__Exercise goal__
Revise the credibility passage between "The Logistic Regression" and "lower risk function.", inclusive, and write it out with "credibility prediction" replaced by "credibility forecast".

__Selected text__
--

Now consider a 40 years single man who lives in location labelled 9 and his job is labelled 3. Moreover, suppose that his 10 years loss reports are $16.19502,$ $13.92823,$ $15.69760,$ $15.00515,$ $15.30293,$ $16.54005,$ $16.03626,$ $16.84823,$ $14.49716,$ $14.75258.$

Using the Equation (14), the policyholder with probability $\omega=0.2378$ ( $1-\omega=0.7622$ ) belongs to “Group 1” (“Group 2”), and his next year Bayesian credibility premium is

\begin{align*}E_2[X_{11}|X_1,X_2,...,X_{10}] & = \sum_{i=0}^{10}\sum_{r=1}^{\binom{10}{i}}\omega^i(1-\omega)^{10-i}\bigg[\omega E_1\!\left(X_{11}|\tilde{X}_{B_{ir}}\in PoP_1\right)\\& \quad +(1-\omega)E_{1}\!\left(X_{11}|\tilde{X}_{B^c_{ir}}\notin PoP_1\right)\bigg] = 16.79856.\end{align*}

The Logistic Regression Credibility, say LRC, and the Regression Tree Credibility, say RTC, share a same idea. Both of them use a statistical model to partition the measurable space $\mathcal{X}$ into some populations. But, the RTC method develops a credibility prediction for each population while the LRC provides just one credibility prediction for all populations with different weight. The following subsection shows that at least for some cases the LRC has a lower risk function.

--

Collection entries:
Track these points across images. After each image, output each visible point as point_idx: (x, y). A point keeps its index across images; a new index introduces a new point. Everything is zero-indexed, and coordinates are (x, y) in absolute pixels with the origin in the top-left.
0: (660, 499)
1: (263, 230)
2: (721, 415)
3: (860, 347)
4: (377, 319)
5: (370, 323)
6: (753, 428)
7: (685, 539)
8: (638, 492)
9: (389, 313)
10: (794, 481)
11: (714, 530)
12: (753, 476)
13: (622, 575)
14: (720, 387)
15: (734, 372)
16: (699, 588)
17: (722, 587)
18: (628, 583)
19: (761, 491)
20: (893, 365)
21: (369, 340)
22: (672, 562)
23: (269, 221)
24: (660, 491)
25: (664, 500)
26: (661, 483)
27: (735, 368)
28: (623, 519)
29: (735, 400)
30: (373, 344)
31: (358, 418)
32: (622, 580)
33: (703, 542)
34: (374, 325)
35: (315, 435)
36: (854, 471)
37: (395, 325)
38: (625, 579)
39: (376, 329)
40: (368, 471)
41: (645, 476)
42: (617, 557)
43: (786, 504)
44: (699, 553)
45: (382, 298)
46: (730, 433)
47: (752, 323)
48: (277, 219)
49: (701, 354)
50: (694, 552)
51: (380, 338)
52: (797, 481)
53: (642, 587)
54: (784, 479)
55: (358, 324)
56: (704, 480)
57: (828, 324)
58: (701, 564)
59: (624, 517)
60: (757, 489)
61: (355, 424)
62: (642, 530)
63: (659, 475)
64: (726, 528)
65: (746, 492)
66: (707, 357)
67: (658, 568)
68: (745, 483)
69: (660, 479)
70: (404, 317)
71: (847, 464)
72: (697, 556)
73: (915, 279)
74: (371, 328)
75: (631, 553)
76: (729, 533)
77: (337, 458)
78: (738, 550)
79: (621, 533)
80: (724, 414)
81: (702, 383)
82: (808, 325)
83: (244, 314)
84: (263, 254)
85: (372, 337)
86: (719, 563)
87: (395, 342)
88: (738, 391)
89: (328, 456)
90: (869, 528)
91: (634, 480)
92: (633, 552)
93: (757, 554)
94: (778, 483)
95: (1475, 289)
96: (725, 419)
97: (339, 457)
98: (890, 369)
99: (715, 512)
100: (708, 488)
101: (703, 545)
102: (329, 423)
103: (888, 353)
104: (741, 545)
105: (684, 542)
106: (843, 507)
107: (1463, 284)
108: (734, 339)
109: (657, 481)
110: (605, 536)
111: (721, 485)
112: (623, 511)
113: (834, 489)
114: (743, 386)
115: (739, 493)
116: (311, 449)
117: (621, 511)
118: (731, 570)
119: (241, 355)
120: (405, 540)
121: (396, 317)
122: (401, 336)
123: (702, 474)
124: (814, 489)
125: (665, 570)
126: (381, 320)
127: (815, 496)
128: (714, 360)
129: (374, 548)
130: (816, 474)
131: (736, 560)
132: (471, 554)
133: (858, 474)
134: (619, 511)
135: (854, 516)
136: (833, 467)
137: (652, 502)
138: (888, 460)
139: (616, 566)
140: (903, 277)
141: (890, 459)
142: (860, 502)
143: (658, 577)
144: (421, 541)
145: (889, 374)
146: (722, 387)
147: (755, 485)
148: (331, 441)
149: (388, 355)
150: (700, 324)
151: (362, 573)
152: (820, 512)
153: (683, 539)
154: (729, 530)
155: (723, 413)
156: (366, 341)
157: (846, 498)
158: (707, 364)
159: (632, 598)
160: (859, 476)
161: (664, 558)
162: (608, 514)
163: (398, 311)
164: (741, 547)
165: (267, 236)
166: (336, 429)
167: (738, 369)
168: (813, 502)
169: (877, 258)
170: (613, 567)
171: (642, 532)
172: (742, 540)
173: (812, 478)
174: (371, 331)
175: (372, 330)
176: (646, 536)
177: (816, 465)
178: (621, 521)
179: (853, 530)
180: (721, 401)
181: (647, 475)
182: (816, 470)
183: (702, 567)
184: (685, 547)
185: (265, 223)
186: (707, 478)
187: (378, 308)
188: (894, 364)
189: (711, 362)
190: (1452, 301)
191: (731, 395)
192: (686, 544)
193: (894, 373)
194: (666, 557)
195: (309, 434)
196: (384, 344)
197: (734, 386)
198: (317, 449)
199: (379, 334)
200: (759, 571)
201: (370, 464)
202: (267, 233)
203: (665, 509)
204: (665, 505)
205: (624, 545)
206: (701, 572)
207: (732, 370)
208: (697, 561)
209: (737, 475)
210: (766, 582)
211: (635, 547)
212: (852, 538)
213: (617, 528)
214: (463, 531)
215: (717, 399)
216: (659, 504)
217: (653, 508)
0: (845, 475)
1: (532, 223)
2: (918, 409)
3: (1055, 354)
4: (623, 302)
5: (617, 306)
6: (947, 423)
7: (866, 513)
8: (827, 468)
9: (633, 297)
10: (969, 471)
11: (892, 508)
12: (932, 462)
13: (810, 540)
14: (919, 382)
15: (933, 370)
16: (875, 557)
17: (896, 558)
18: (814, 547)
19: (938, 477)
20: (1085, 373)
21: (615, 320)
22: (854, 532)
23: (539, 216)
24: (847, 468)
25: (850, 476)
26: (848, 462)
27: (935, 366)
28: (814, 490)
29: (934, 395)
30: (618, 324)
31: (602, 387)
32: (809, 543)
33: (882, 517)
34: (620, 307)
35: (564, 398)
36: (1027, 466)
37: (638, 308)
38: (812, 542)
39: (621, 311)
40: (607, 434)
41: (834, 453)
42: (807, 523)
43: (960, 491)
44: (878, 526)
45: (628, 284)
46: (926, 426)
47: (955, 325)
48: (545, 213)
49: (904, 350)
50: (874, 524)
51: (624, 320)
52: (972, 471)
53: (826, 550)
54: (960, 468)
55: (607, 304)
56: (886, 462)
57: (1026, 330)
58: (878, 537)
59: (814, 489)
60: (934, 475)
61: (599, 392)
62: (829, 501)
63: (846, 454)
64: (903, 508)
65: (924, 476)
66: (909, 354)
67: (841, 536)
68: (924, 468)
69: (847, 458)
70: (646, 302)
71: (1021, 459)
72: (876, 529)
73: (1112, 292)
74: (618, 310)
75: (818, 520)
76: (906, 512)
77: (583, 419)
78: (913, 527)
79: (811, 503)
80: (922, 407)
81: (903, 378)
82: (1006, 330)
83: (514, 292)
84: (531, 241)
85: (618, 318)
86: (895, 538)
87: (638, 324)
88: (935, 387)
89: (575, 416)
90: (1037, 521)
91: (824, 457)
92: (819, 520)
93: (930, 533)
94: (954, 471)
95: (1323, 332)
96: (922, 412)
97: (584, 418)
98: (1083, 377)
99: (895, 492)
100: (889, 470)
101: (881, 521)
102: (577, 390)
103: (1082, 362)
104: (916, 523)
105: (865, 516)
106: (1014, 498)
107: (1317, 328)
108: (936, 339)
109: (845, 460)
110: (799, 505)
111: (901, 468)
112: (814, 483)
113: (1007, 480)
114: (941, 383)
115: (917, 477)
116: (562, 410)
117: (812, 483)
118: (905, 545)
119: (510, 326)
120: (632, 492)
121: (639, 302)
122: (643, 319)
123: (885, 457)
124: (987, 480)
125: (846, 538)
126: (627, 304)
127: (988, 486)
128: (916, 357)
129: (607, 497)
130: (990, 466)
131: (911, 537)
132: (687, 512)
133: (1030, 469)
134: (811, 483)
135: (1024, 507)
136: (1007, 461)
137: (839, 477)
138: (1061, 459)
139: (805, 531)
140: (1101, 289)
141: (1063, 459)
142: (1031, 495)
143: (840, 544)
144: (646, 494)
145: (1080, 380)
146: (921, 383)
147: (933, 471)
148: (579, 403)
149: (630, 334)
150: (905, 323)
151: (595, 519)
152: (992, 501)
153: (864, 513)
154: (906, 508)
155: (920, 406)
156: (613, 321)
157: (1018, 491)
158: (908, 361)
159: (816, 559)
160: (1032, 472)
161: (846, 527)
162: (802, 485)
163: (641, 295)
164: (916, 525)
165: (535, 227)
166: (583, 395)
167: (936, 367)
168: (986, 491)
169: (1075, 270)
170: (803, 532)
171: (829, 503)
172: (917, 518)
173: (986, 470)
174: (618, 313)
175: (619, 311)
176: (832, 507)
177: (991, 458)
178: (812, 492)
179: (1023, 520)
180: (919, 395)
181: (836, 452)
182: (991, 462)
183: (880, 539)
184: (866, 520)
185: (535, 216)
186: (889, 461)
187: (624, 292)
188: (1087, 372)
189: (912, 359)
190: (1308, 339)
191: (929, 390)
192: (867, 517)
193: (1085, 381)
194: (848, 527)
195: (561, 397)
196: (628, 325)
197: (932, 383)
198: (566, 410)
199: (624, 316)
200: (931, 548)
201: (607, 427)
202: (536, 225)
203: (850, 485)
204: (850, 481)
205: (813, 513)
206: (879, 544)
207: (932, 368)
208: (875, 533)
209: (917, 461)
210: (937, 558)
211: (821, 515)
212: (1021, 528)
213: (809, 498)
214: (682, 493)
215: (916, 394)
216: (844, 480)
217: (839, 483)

--

__Exercise solution__
The Logistic Regression Credibility, say LRC, and the Regression Tree Credibility, say RTC, share a same idea. Both of them use a statistical model to partition the measurable space $\mathcal{X}$ into some populations. But, the RTC method develops a credibility forecast for each population while the LRC provides just one credibility forecast for all populations with different weight. The following subsection shows that at least for some cases the LRC has a lower risk function.